Uncle Vanya
04 February 2020
Harold Pinter Theatre
2.0 out of 5.0 stars
In early February I ventured out to see Uncle Vanya at the Harold Pinter Theatre with a friend. I had heard a lot of great things about this production, so was very much looking forward to see it. Uncle Vanya is on at the Harold Pinter theatre until the 2nd of May.
The stage design for this play is absolutely outstanding, with a stage that is turned into a run down and somewhat grubby main room of a country house, with scuffed wooden floor boards that look quite grubby and water damaged around the edges, dirt and grime piling up in the corners and climbing up the walls, fallen leaves and branches around the large window front to one side.
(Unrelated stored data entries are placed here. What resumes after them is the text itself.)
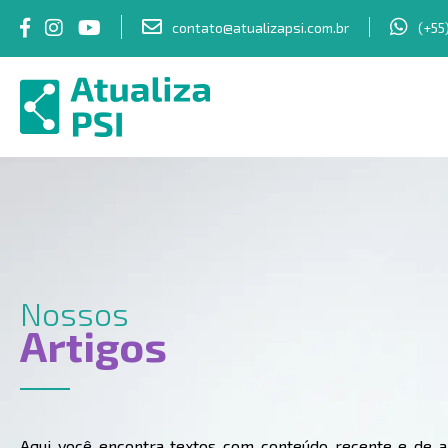
contato@atualizapsi.com.br
(+55
Nossos
Artigos
Aqui você encontra textos com conteúdo recente e de al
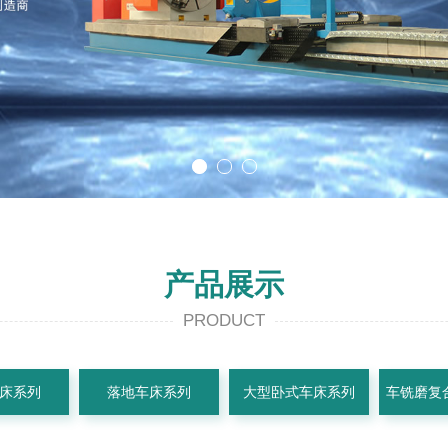
产品展示
PRODUCT
床系列
落地车床系列
大型卧式车床系列
车铣磨复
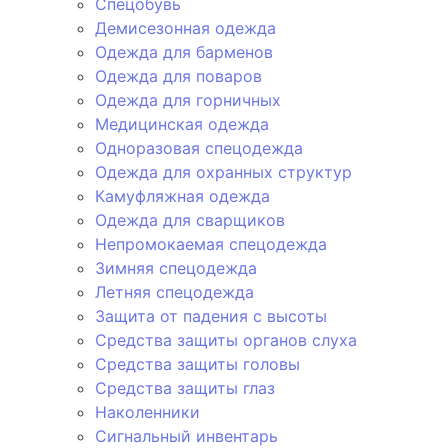
Спецобувь
Демисезонная одежда
Одежда для барменов
Одежда для поваров
Одежда для горничных
Медицинская одежда
Одноразовая спецодежда
Одежда для охранных структур
Камуфляжная одежда
Одежда для сварщиков
Непромокаемая спецодежда
Зимняя спецодежда
Летняя спецодежда
Защита от падения с высоты
Средства защиты органов слуха
Средства защиты головы
Средства защиты глаз
Наколенники
Сигнальный инвентарь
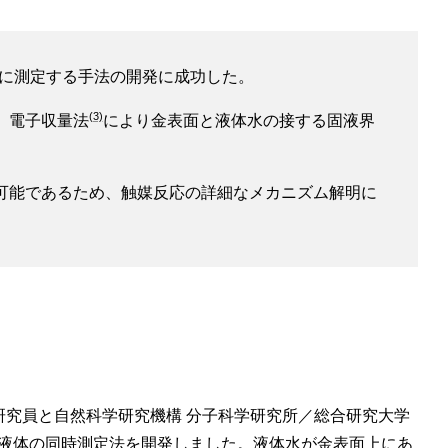
に測定する手法の開発に成功した。
(3)
、電子収量法
により金表面と液体水の接する固液界
可能であるため、触媒反応の詳細なメカニズム解明に
究員と自然科学研究機構 分子科学研究所／総合研究大学
液体の同時測定法を開発しました。液体水が金表面上にあ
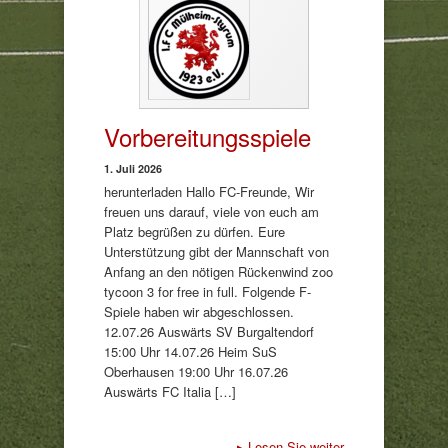
Vorbereitungsspiele
1. Juli 2026
herunterladen Hallo FC-Freunde, Wir
freuen uns darauf, viele von euch am
Platz begrüßen zu dürfen. Eure
Unterstützung gibt der Mannschaft von
Anfang an den nötigen Rückenwind zoo
tycoon 3 for free in full. Folgende F-
Spiele haben wir abgeschlossen.
12.07.26 Auswärts SV Burgaltendorf
15:00 Uhr 14.07.26 Heim SuS
Oberhausen 19:00 Uhr 16.07.26
Auswärts FC Italia […]
▸
Lesen Sie weiter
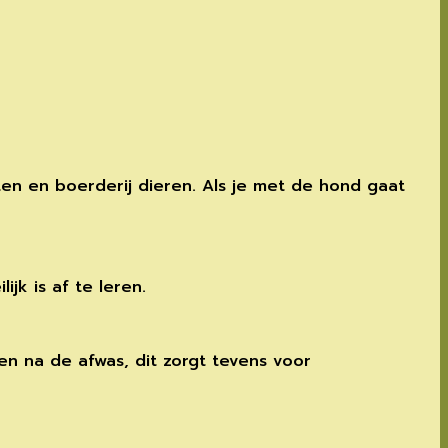
ten en boerderij dieren. Als je met de hond gaat
jk is af te leren.
en na de afwas, dit zorgt tevens voor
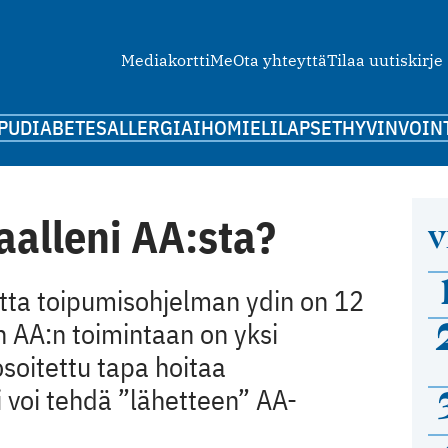
Mediakortti
Me
Ota yhteyttä
Tilaa uutiskirje
PU
DIABETES
ALLERGIA
IHO
MIELI
LAPSET
HYVINVOIN
aalleni AA:sta?
V
utta toipumisohjelman ydin on 12
 AA:n toimintaan on yksi
soitettu tapa hoitaa
i voi tehdä ”lähetteen” AA-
A gorgeously designed stage with beautiful and practical furniture and a lot of space for the actors to work with.
Uncle Vanya takes place at the turn of the 20th century in rural Russia, on a crumbling country estate. Professor Serebryakov returns to the estate with his young and beautiful second wife Yelena. The estate is run by Vanya, the professor’s brother in law, Maria, Vanya’s mother, and Sonya, the professor’s daughter from his first wife. They all live a relatively plain and boring existance in the countryside, neither of them seeming particularly happy with their lives, only rarely visited by local country doctor Mikhail Astrov.
Sonya is in love with the doctor, but described as too plain and unattractive to be worth his time, while both Vanya and Astrov immediately fall in love with the beautiful Yelena, who quickly grows bored with her much older husband and life in the country. When the professor announces that he intends to sell the estate to use the money to afford a better, more glamorous life in the city for his young wife and himself, things spiral out of control as those living on the estate fear for their own future and livelihood.
The story itself is of course quite old and not necessarily applicable to modern life, but it also seems very dependent on stereotypes and charicatures, rather than nuanced characters with rich internal lives. Overall it didn’t seem very convincing nor engaging, with characters making very questionable choices and the ending being incredibly bleak.

While visually very well done and beautifully presented, the story just didn’t convince me. Most of the characters were too predictable and tropey in their behaviour and didn’t seem like real people dealing with real problems. Everything felt a bit contrived and definitely too lacklustre and bleak in the end.